| ASSIGNED TASK |
Every line holding the string "thumb" should be copied from the listing.
- Opening Delimiter -
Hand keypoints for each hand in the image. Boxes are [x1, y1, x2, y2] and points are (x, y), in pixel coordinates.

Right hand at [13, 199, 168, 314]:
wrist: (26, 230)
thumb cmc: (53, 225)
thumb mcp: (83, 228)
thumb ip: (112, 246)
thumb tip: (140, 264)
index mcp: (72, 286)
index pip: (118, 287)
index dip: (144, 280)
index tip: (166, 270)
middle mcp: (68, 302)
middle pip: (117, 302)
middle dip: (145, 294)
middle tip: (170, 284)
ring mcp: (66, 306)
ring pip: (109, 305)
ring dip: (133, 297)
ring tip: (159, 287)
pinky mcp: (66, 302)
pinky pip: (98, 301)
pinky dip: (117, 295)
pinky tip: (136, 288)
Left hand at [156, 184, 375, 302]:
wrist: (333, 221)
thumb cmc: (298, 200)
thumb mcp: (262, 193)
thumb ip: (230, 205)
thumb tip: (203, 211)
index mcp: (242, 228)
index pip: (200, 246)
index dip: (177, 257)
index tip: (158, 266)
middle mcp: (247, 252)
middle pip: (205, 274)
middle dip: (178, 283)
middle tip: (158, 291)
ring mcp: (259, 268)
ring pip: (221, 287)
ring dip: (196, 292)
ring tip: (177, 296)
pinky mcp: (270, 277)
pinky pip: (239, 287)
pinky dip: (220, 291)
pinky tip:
- Closing Delimiter -
| RESPONSE TO THE TASK |
thumb cmc: (53, 225)
thumb mcp: (83, 228)
thumb ip: (112, 246)
thumb tip: (140, 264)
thumb cmc: (298, 200)
thumb mcp: (262, 193)
thumb ip: (230, 205)
thumb tip: (203, 211)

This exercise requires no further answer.